Given how long it will take for the financial losses incurred during the pandemic to work their way through the system, we could be facing years of retrenchment in the arts. . . .The internet is already brimming with new operas specifically written for streaming. Many are short (five to 10 minutes), small in scale (up to five or six performers) and, because they were commissioned in the early days of the pandemic, very specific in their subject matter. Watching one after another is not recommended. Pandemic-related isolation, grief and a feeling of powerlessness loom large, but alongside the lingering shots of lone souls pacing deserted streets or languishing in abandoned buildings, there is variety to be had if one chooses carefully.
Here is a round-up of what is already out there ….
The OperaHarmony online collective was first in the field and it is still the biggest. Having launched in August, it has now reached its full quota of 20 mini-operas in four collections. All are available to view free of charge on the EU-funded OperaVision website.Up to five performers, a combination of singers and instrumentalists, were allowed for each project and the films, by 20 different composers and production teams, vary from sophisticated and arty to a cartoon-like collage . . .
The most prestigious offering so far is Eight Songs from Isolation, commissioned by conductor Oliver Zeffman. …. Its selling point is the star list of composers. Thomas Adès, Julian Anderson, Helen Grime and Nico Muhly are in the mix, each contributing a mini-opera, adding up to about 45 minutes for the set of eight. . . .
The nearest thing to a real opera, and the most entertaining of those under review, comes from Grange Park Opera. A Feast in the Time of Plague, with music by Alex Woolf and libretto by David Pountney, is based on a short story by Pushkin set at the time of London’s Great Plague of 1665-66. A cast of 12 assemble for a final meal, watched over by a Death/Judas figure, hinting at the rites of the Last Supper.
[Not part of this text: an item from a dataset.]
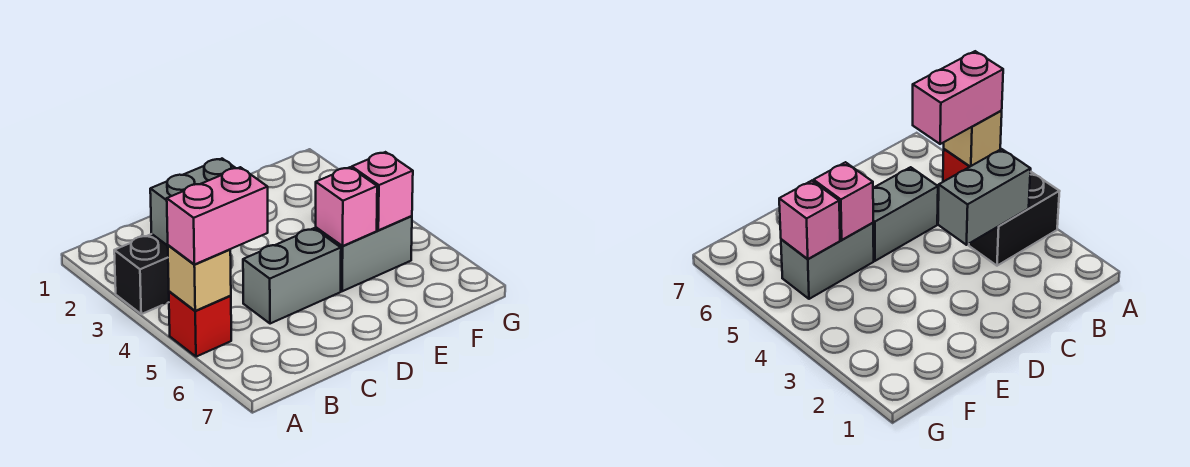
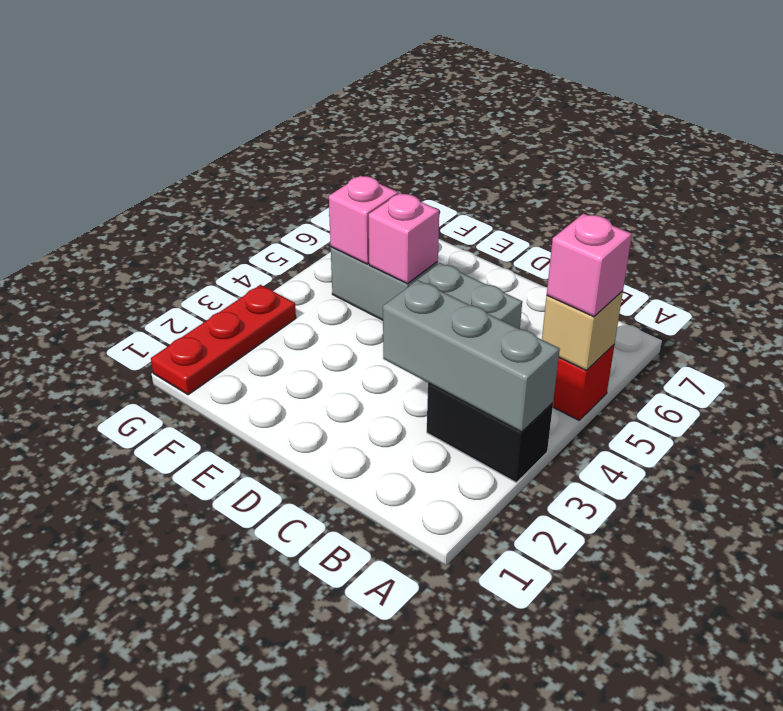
pink 1x2 brick [167,167,268,265] -> pink 1x1 brick [547,214,632,317]
grey 1x2 brick [150,159,235,246] -> grey 1x3 brick [383,280,560,432]
none -> red 1x3 plate [151,285,296,395]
In the second half they expire one by one, but not before each gets the chance to sing a solo number from an array of wildly diverse styles that sum up their characters. Woolf delivers music of chameleon-like adaptability and the production was filmed live in Grange Park’s theatre. The downside is that there is only a piano accompaniment, but the cast is high-quality, led by Claire Booth, Simon Keenlyside, Peter Hoare and Clive Bayley. For her farewell number Susan Bullock, playing a latter-day Cassandra who saw the plague coming, gets a wickedly witty take-off of Kurt Weill’s “The Saga of Jenny”, worth hearing just for itself. Thank heavens that somebody gives us a laugh.